A regra geral n.º 6 analisa quais as relações podem constituir um conflito de interesses ou exigir a divulgação. A orientação explicativa confirma que uma regra aberta e abrangente não seria apropriada, já que as circunstâncias de cada relacionamento e a relevância para o assunto da disputa devem ser consideradas caso a caso. As novas Diretrizes incluem os seguintes esclarecimentos e ampliações:

  • É preciso avaliar o vínculo que um árbitro tem não apenas com um escritório de advocacia, mas também com a empresa que lhe emprega. A ampliação da regra serve para destacar que muitos árbitros podem não atuar em escritórios de advocacia, mas em empresas; 
  • É necessário levar em conta a estrutura organizacional e a prática de cada escritório de advocacia ou do empregador, para se identificar se existe um potencial conflito de interesses;
  • Adicionou-se um item específico para confirmar que qualquer pessoa jurídica ou física sobre a qual uma parte tenha controle pode ser considerada equiparável à própria parte, para fins de conflito de interesse.

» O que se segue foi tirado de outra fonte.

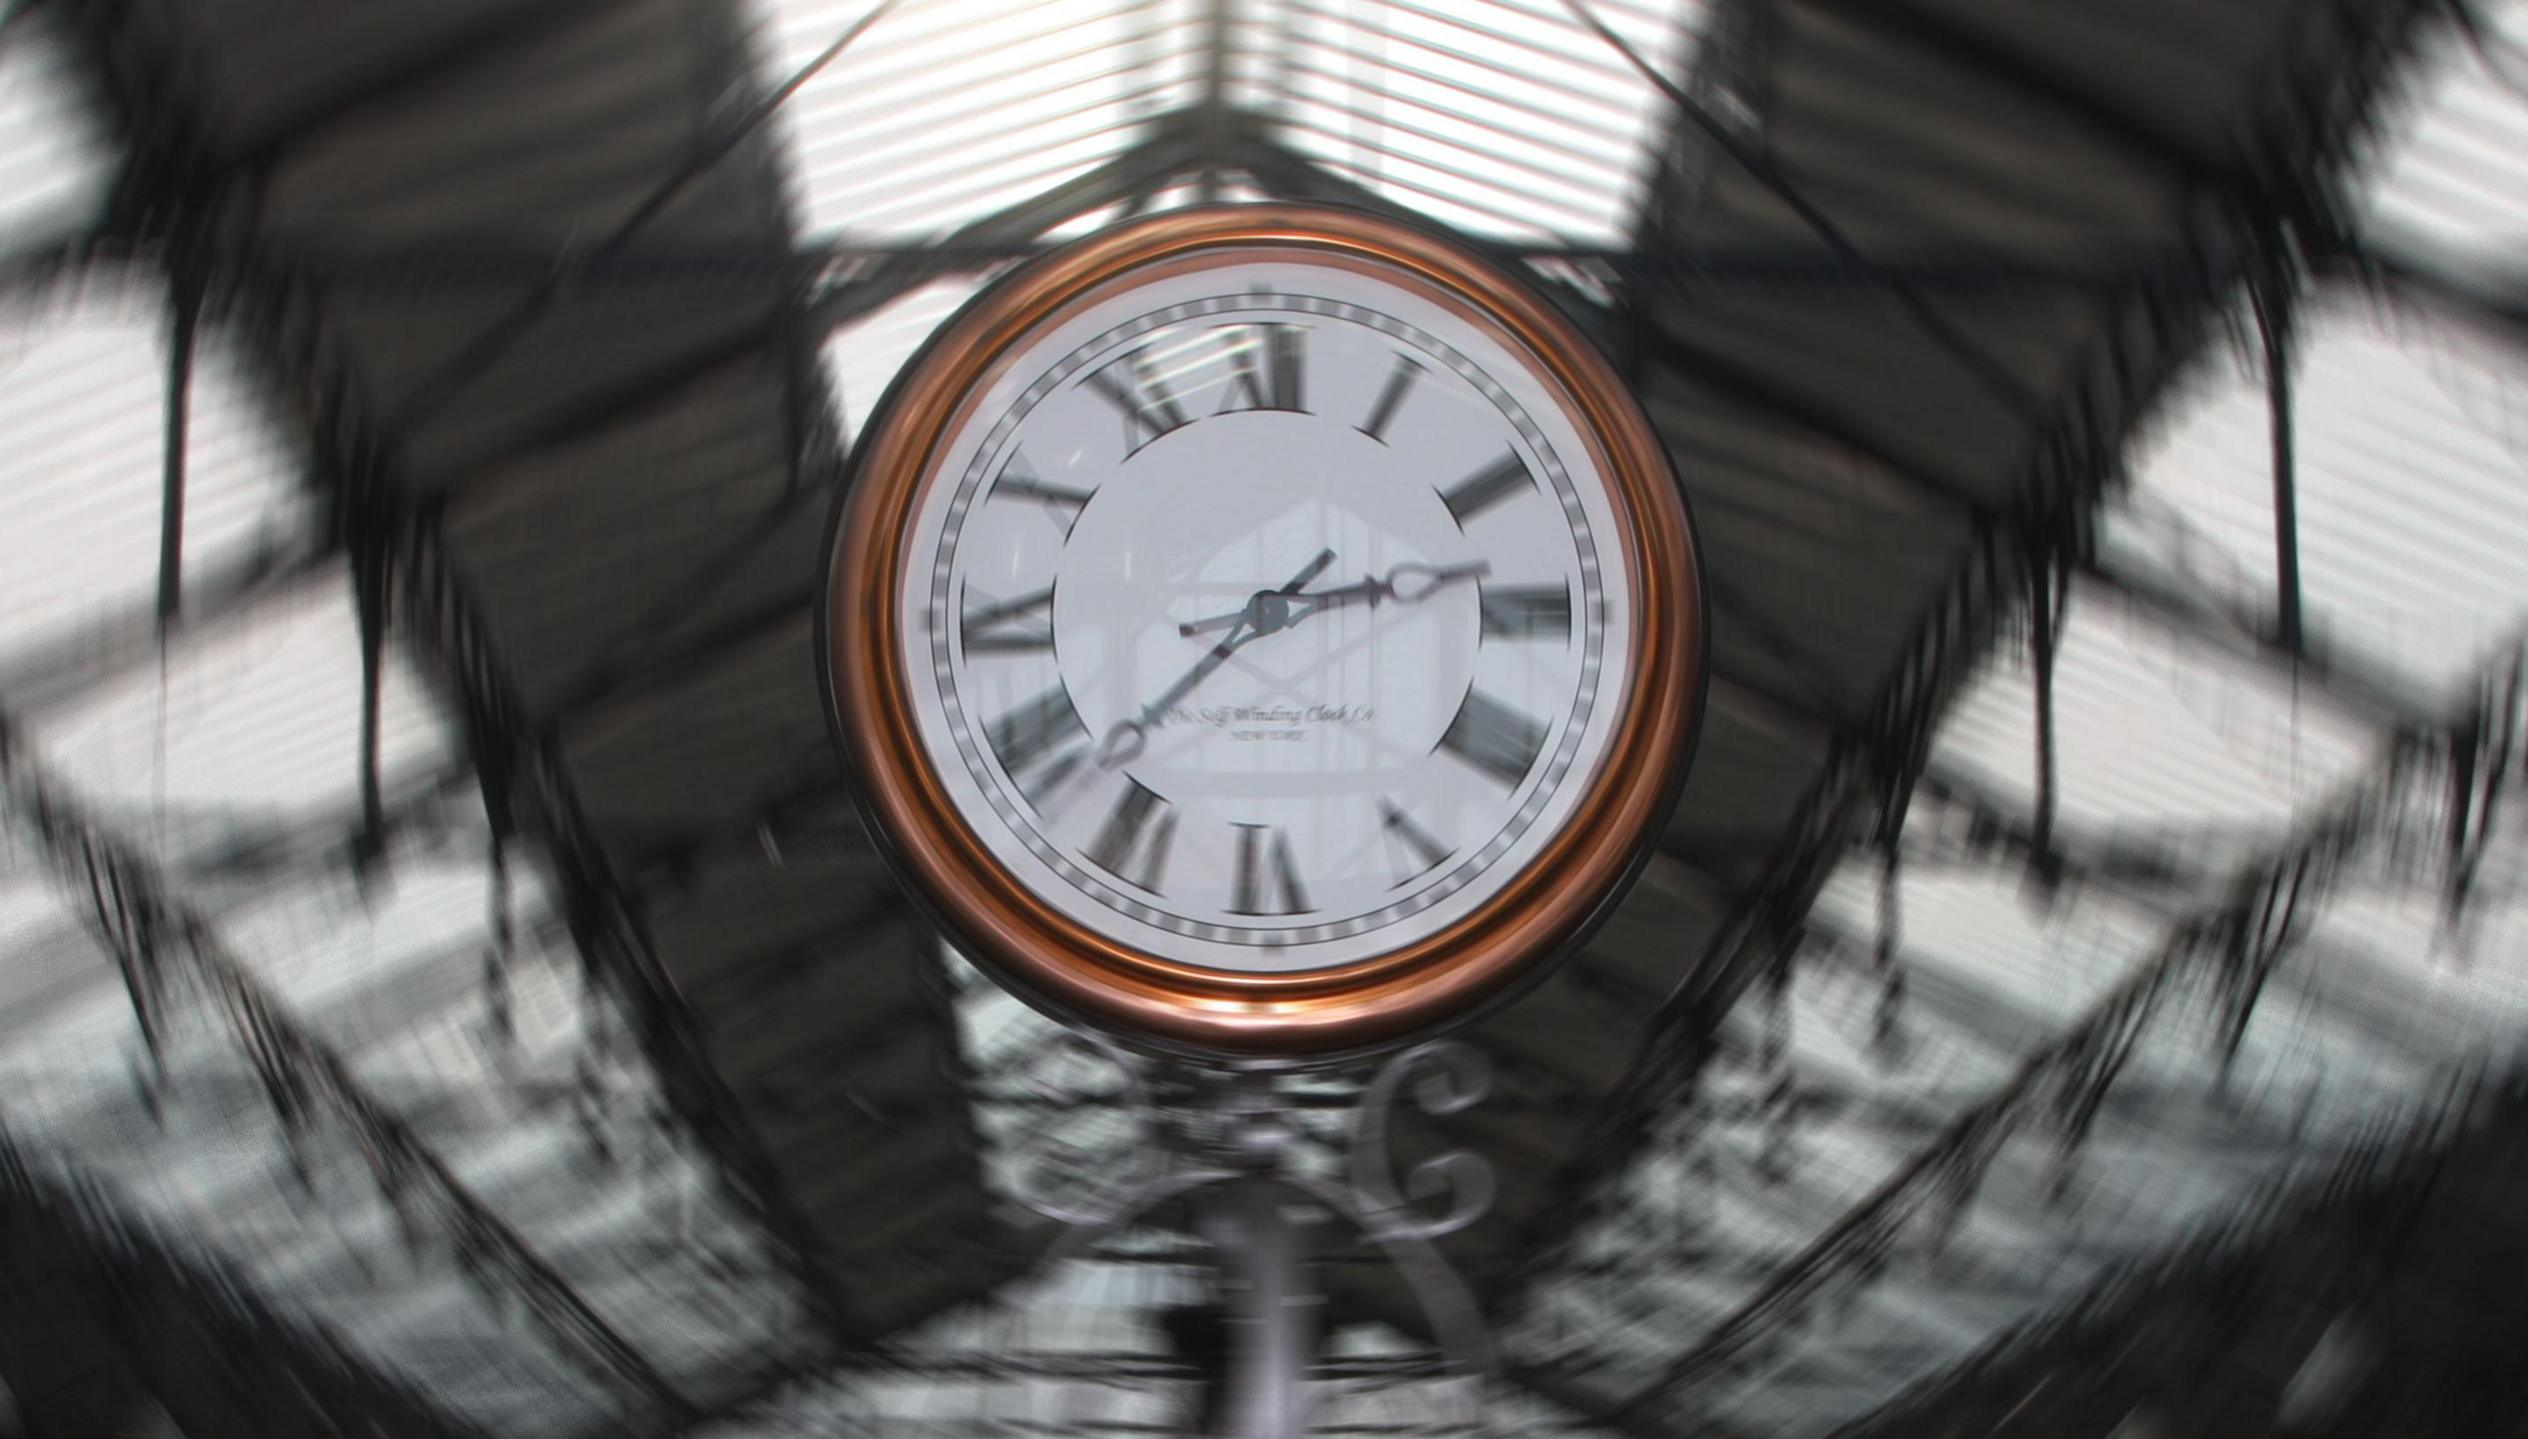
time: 2:37
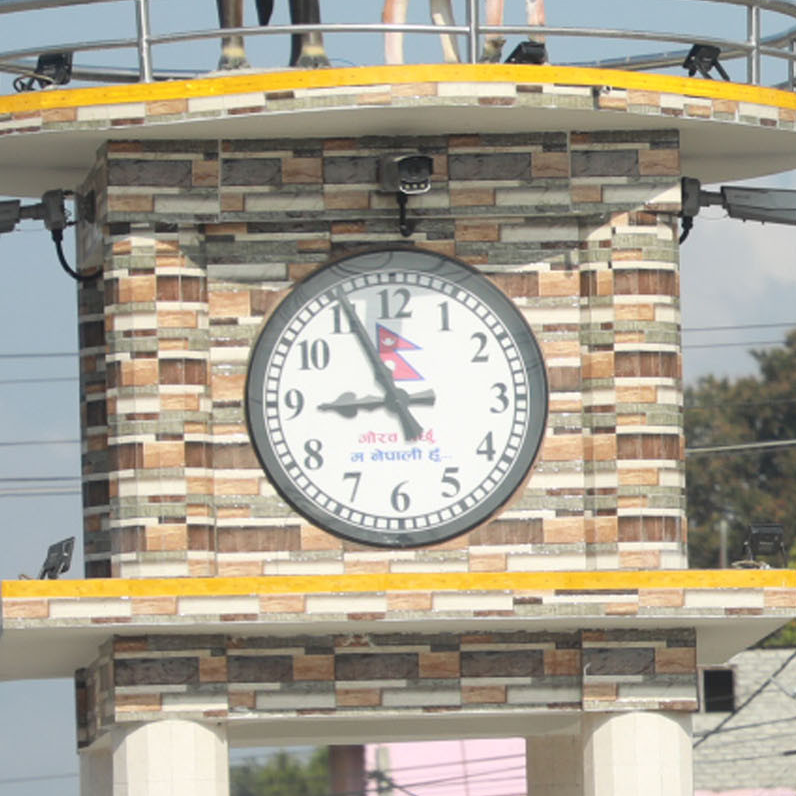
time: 8:55
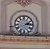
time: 2:13
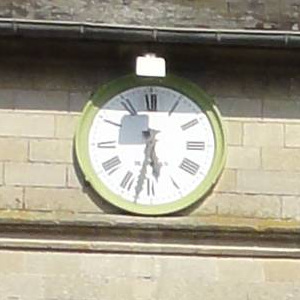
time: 5:32
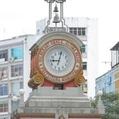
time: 9:02
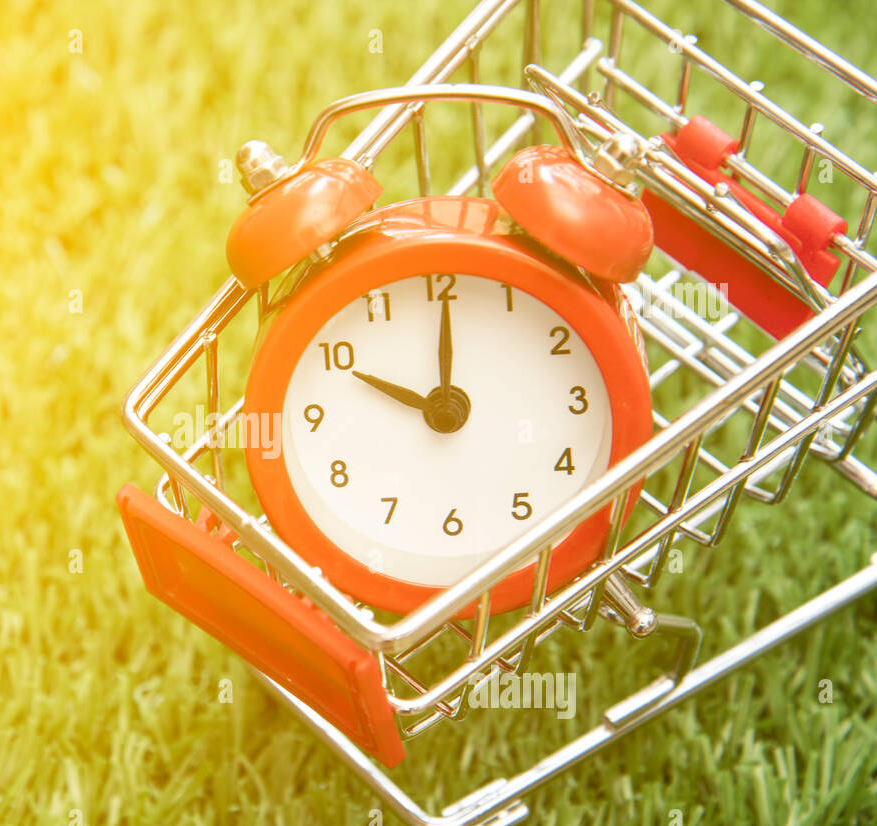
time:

As orientações explicativas confirmam que o IBA teve em mente o financiamento por terceiros, que podem ser considerados equiparados à parte.

Expansão da lista laranja

As novas Diretrizes trazem acréscimos significativos à lista de circunstâncias que exigem divulgação na lista laranja. A divulgação passa a ser exigida quando:

  • Dois árbitros trabalham no mesmo escritório de advocacia ou têm o mesmo empregador (item 3.2.1).
  • O árbitro foi indicado por uma das partes ou por uma afiliada, ou pelo mesmo advogado ou escritório de advocacia, para auxiliar em julgamentos simulados ou preparações de audiências em duas ou mais ocasiões, nos últimos três anos. Essa alteração é repetida no contexto de um árbitro que tenha sido indicado para fazer isso pelo mesmo advogado ou escritório de advocacia (embora nesse contexto seja em três ou mais ocasiões) (itens 3.1.4 e 3.2.10).
  • O árbitro atua ou atuou nos últimos três anos como perito ou especialista de uma das partes, ou foi nomeado pelo advogado em questões não relacionadas à arbitragem (item 3.1.6). Ou, ainda, o árbitro foi nomeado como perito, nos últimos três anos e em mais de três ocasiões, pelo mesmo advogado ou escritório de advocacia (item 3.29).
  • O árbitro e o advogado de uma das partes atualmente atuam juntos como árbitros em outra arbitragem (vide 3.2.12).
  • Os coárbitros atuam em conjunto em outra arbitragem (vide 3.2.13).
  • O árbitro tem instruído um perito que está participando do processo de arbitragem para outra questão em que o árbitro atua como advogado (3.3.6).
  • O árbitro tiver defendido publicamente uma posição sobre o caso, seja em artigos ou discursos, ou, ainda, em mídias sociais, ou em plataformas de redes profissionais on-line (3.4.2).
  • O árbitro ocupa um cargo executivo ou outro cargo de tomada de decisão na instituição administradora da disputa e, nesse cargo, participou de decisões relativas à arbitragem (3.4.3).

Conclusão

Dada a ampla aceitação das Diretrizes da IBA no cenário arbitral, sua compreensão e domínio são fundamentais, para a correta condução de procedimentos arbitrais. 

Podemos concluir que as Diretrizes revisadas compreendem muito mais uma modernização do que uma verdadeira revolução. Elas têm o mérito, acima de tudo, de enfatizar a importância da divulgação abrangente e transparente por parte dos árbitros e das partes, além de ter o caráter didático, a partir de uma enumeração detalhada de situações configuradoras de potenciais conflitos.